Lego spirituality

When I started writing this blog, a whole three days ago, I was a bit unnerved by the anxiety of not having anything to write about. Now I can’t seem to stop!

As a student and fan of film, photography and various art forms, I never realized until today that what I appreciate about these crafts was first learned playing with Legos. I have no idea how other people play with Legos, but to this day (I am 40), even when playing with my children, I thrive to build things that are functional and aesthetically graitfying, only to break it down and rebuild it. Perhaps it’s the whole design behind Legos that lends itself to a play cycle of vision-creation-destruction-revision-recreation.
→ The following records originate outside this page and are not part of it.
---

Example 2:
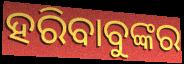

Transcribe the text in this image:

ହରିବାବୁଙ୍କର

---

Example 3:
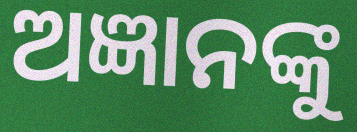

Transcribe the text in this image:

ଅଜ୍ଞାନଙ୍କୁ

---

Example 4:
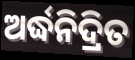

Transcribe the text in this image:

ଅର୍ଦ୍ଧନିଦ୍ରିତ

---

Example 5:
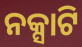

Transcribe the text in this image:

ନକ୍ସାଟି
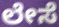
ಲೇಸೆ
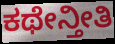
ಕಥೇನ್ತೀತಿ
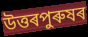
উত্তৰপুৰুষৰ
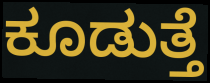
ಕೂಡುತ್ತೆ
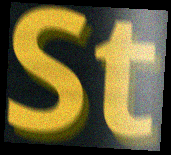
St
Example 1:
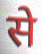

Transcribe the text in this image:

से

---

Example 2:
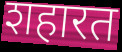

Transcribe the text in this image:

शहारत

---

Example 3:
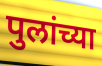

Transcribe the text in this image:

पुलांच्या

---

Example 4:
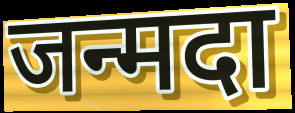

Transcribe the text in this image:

जन्मदा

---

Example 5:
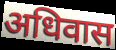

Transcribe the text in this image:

अधिवास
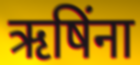
ऋषिंना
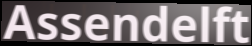
Assendelft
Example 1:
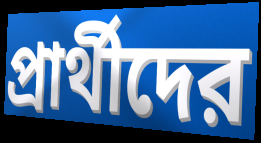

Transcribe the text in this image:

প্রার্থীদের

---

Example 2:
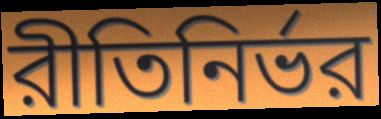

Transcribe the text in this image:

রীতিনির্ভর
The Lego film actually captured this masterfully!

The temptation is to keep, preserve and even worship the culminating product — whether it’s a unique Lego car, a photo, painting, or one’s college GPA. To tear something down that seems to embody our blood sweat and tears is almost like losing one’s child. So much of our invisible self is tied to it. A woman who asked to be buried with her Ferrari comes to mind. It is also probably why so many musicians produce a classic first album and never transcend the bar they themselves have set, and why 99% of sequals to good to great films are mediocre at best.
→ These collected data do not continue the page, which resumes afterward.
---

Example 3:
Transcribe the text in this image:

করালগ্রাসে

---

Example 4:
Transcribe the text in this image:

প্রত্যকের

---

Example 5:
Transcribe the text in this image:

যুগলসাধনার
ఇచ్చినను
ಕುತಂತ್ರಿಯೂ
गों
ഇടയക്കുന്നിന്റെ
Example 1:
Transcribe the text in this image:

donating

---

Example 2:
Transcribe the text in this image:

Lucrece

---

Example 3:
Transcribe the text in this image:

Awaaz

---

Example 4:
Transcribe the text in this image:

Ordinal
I really like this idea of the creative cycle driving my life towards new experiences of learning self, God and of love. I look at this heap of random Legos and I see opportunity and challneges. But when the working material is no longer legos, paint, or files on a digital media device, but my health, finances, relationships then I seem to get clingy.

Steve Jobs’ told the graduates at a Standford Commencement speech: “stay hungry, stay foolish.” I really respect that about Steve. He could have died the richest man in the world if he leveraged his return to Apple. But his second rodeo wasn’t about wealth but, vision-creation-destruction-revision-recreation.

Sadly, even religious organizations have a difficult time living out this spirit of creativity and wonder. We are encultured to go from growing in numbers to growing in assets and then to growing in influence. Such is why so many religious organizations lack the energy found among creative communities.

Perhaps the most signifcant difference between building Legos, only to restart a new challenge, versus the life matieral we work with is that we are actually not in control. Unlike a Lego project I am not the master of my own destiny (not trying to debate this philosophically). I have certain choices but ultimate things have been chosen for me: the family I was born into, my gender, ethnicity, and so on). Hence, to be a participant in a Lego project called life without full control requires something people seem to describe as faith…this is not easy.